Kimchi Udon Noodles with Chicken, Mushrooms and Green Beans
If you feel that the recipes I post here are somewhat random, you´re not wrong. I love trying out new cuisines and dishes and while Pinterest will remain my forever inspiration for what to cook, it´s the supermarket and the local farmers market that usually tell me what ingredients to cook with. So having found some gorgeous mushrooms and green beans at the farmer´s market last week, along with udon noodles on sale a few weeks back, and some forgotten jar of kimchi in our fridge, I decided to try out an udon noodle recipe. It´s the first time I do udon noodles and the first time I combine there particular ingredients and I didn´t exactly have a recipe to inspire myself from. As such, I am super proud to say I´ve nailed it and the result was finger-licking good. Here goes this week´s #homemadeMonday.

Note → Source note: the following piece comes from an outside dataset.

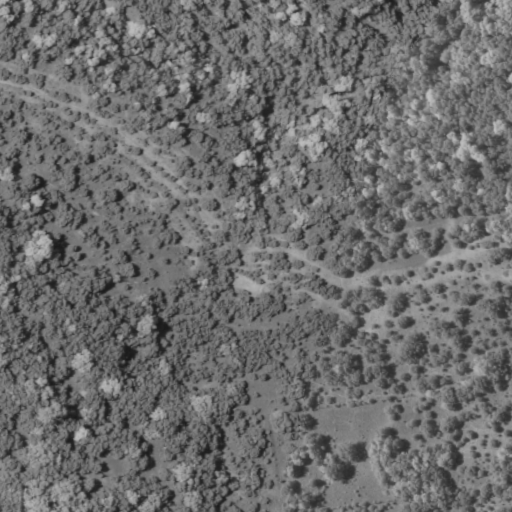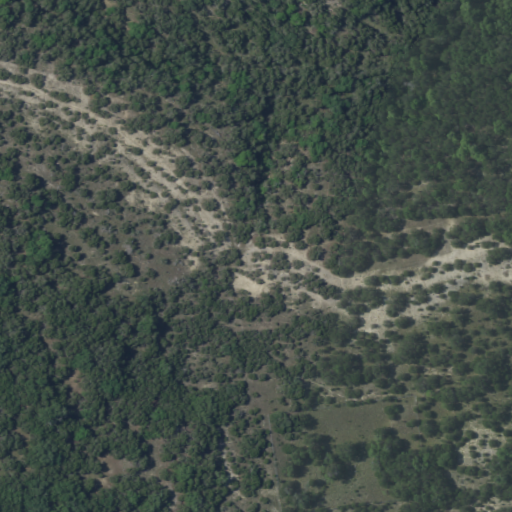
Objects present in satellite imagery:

400g udon noodles sealed in vacuum
two pieces of chicken breast (aprox. 400g)
six big mushrooms
200g of green beans
30 ml soy sauce
1 tbsp kimchi sauce
50g cabbage kimchi
4 tsp of liquid from the cabbage kimchi
1 tsp salt
1. Cut the chicken, green beans and mushrooms into bite sized cubes.
2. Head a teaspoon of olive oil in a wok pan and add the green beans. Fry for three minutes, then add the chicken. Fry until the chicken gets a while colour and add the mushrooms. Add the soy sauce and fry for ten minutes.
3. While the things in the wok are frying, boil the udon noodles according to the package´s instructions (usually 1 to 2 minutes).
4. In the wok, add the kimchi cabbage along with the sauce and four teaspoons of liquid that the kimchi cabbage was in. Once the noodles have boiled add them too.
5. Mix and let fry for another five minutes or until the liquid in the wok will have evaporated. Note: There will be quite a bit of liquid from the mushrooms but the times specified in this recipe should be enough for you to be left with just the right amount of sauce.